Michael Turton said...

Done thanks man!

mx said...

Here are a few internet finds to share:

1. Cool pic of Damshui

2. Extreme landslide youtube

3. Taipei Biking animated gif

4. nasa high res oil spill pic

5. Columbia U Gulf of Mexico ultradeep oil - informative pdf

6. BP Fails Booming School 101 Gulf Oil Spillyoutube

7.CSBA AirSea Battle May 2010 pdf

Don said...

This from the BBC piece:

"We will spare no effort to defend the sovereignty of the Republic of China (Taiwan) and the dignity of Taiwan," Mr Ma pledged during a recent televised debate with Ms Tsai.

Clearly the BBC adds "Taiwan" in brackets for the benefit of readers who would assume "Republic of China" means China itself.
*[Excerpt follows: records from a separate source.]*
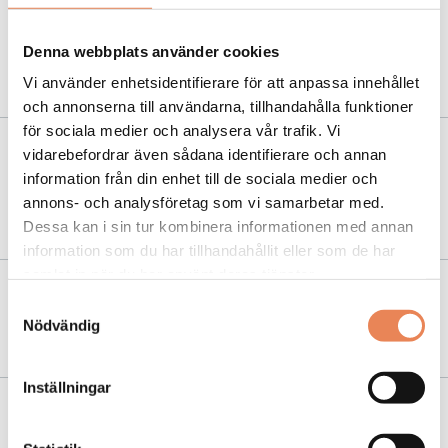
NYHETER
|
2 december 2022
Stjärnkocken Pontus Frithiof öppnar nytt i
Denna webbplats använder cookies
Uppsala
Vi använder enhetsidentifierare för att anpassa innehållet
och annonserna till användarna, tillhandahålla funktioner
för sociala medier och analysera vår trafik. Vi
vidarebefordrar även sådana identifierare och annan
NYHETER
|
24 oktober 2022
information från din enhet till de sociala medier och
Pontus in the air slår igen – men öppnar nya
annons- och analysföretag som vi samarbetar med.
koncept i Terminal 5
Dessa kan i sin tur kombinera informationen med annan
information som du har tillhandahållit eller som de har
samlat in när du har använt deras tjänster.
KARRIÄR
|
3 februari 2022
Samtyckesval
Nödvändig
”Största utmaningen blir att begrava Excel”
Inställningar
NYHETER
|
16 augusti 2021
But doing so blurs the vital distinction that Ma is drawing with his choice of words. In effect this deepens the international confusion about what is going on between Taiwan and China -- and in that sense the BBC is passing up one of its responsibilities as a reputable news organization.

Here's why: Ma can never say the "sovereignty of Taiwan", only the "sovereignty of the ROC". The crafty fuck adds "Taiwan" at the end of the same sentence to give the unwary the impression he is talking about Taiwan. But he is not, under any circumstances, talking about Taiwan. In the KMT playbook, the ROC is a constitutionally legitimated entity which enjoys diplomatic recognition from a handful of its international peers. The territory and people of Taiwan form part of that entity. But that doesn't mean Taiwan is entitled to sovereignty any more than my back garden is.

The CCP substantially agrees with the KMT on this, though emphasizing to domestic and international audiences that it tolerates the ROC's continued quasi-existence as a temporary and peaceful prelude to "reunification", the alleged alternative being blood and fire.

What the rest of us know, however, is that the twisted twins are full of shit. The ROC is a fiction sustained in the grubby interest of the KMT and the CCP, and at the cost of the just and fair aspiration of Taiwanese people for peace, freedom and self-determination in their own land.

When Ma and his ilk talk about sovereignty they mean only the (to them) legally-registered shell company, the ROC, not its asset, the territory and people of Taiwan.